Shakspeare is the great example of this marvellous power. Not only is every word which falls from the lips of his various characters true to his first conception of them, so true that we always know how they will act under any given circumstances, and we could substitute no other words than the words used by them without contradicting our first impression of them; but every character with which they come in contact is not only ever true to itself, but is precisely of the nature best fitted to develop the traits, vices, or virtues of the main figure. So perfect and complete is this lifelike unity, that we can scarcely think of one of his leading characters without recalling all those with whom it is associated. If we name Juliet, for instance, not only is her idea inseparable from that of Romeo, but the whole train of Montagues and Capulets, Mercutio, Tybalt, the garrulous nurse, the lean apothecary, the lonely friar, sweep by. What an exquisite trait of the poetic temperament, tenderness, and human sympathies of this same lonely friar is given us in his exclamation:
’Here comes the lady: O, so
light a foot
Will ne’er wear out the everlasting
flint.’
It also explains to us that it was the good friar’s unconscious affection for Juliet, the pure sympathies of a lonely but loving heart, which so imprudently induced him to unite the unfortunate young lovers.
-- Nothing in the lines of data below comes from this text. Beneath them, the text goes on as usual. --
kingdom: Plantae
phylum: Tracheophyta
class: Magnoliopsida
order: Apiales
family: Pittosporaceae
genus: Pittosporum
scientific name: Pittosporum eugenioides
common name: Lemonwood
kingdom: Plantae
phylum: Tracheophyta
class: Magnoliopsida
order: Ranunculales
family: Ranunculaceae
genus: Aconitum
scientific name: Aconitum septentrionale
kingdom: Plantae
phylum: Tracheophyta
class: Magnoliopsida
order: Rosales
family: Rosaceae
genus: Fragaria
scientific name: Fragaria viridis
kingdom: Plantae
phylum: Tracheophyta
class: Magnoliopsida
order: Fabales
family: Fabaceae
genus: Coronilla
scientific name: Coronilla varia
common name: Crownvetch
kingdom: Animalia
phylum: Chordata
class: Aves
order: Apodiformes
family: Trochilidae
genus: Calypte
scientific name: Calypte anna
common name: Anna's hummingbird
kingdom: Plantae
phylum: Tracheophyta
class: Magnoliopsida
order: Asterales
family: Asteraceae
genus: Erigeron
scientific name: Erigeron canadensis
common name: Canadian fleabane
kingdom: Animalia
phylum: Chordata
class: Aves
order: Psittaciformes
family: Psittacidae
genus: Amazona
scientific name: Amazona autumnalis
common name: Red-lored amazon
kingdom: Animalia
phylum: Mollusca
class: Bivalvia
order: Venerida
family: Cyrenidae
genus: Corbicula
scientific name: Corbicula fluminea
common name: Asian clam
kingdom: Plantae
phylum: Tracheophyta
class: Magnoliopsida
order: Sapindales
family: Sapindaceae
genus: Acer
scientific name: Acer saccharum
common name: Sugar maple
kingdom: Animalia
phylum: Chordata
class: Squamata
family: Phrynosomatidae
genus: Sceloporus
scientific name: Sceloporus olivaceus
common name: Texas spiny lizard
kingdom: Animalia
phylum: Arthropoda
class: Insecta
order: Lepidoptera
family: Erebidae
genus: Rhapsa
The men and women of Shakspeare live and love, and we cannot think of them without at the same time thinking of those with whom they lived and whom they loved. Indeed, when we can wrest any character in a drama from those which surround it, and study it apart, the unity of the whole is but apparent, never vital. Simplicity, harmony, life, power, truth, and love, are all to be found in any high work of the associative imagination.
We now proceed to characterize the penetrative imagination, ’which analyzes and realizes truths discoverable by no other faculty.’ Of this faculty Shakspeare is also master. Ruskin, from whom we continue to quote, says: It never stops at crusts or ashes, or outward images of any kind, but ploughing them all aside, plunges at once into the very central fiery heart; its function and gift are the getting at the root; its nature and dignity depend on its holding things always by the heart. Take its hand from off the beating of that, and it will prophesy no longer; it looks not into the eyes, it judges not by the voice, it describes not by outward features; all that it affirms, judges, or describes, it affirms from within. There is no reasoning in it; it works not by algebra nor by integral calculus; it is a piercing Pholas-like mind’s tongue that works and tastes into the very rock-heart; no matter what be the subject submitted to it, substance or spirit, all is alike divided asunder, joint and marrow; whatever utmost truth, life, principle it has laid bare, and that which has no truth, life, nor principle, is dissipated into its original smoke at a touch. The whispers at men’s ears it lifts into visible angels. Vials that have lain sealed in the sea a thousand years it unseals, and brings out of them genii.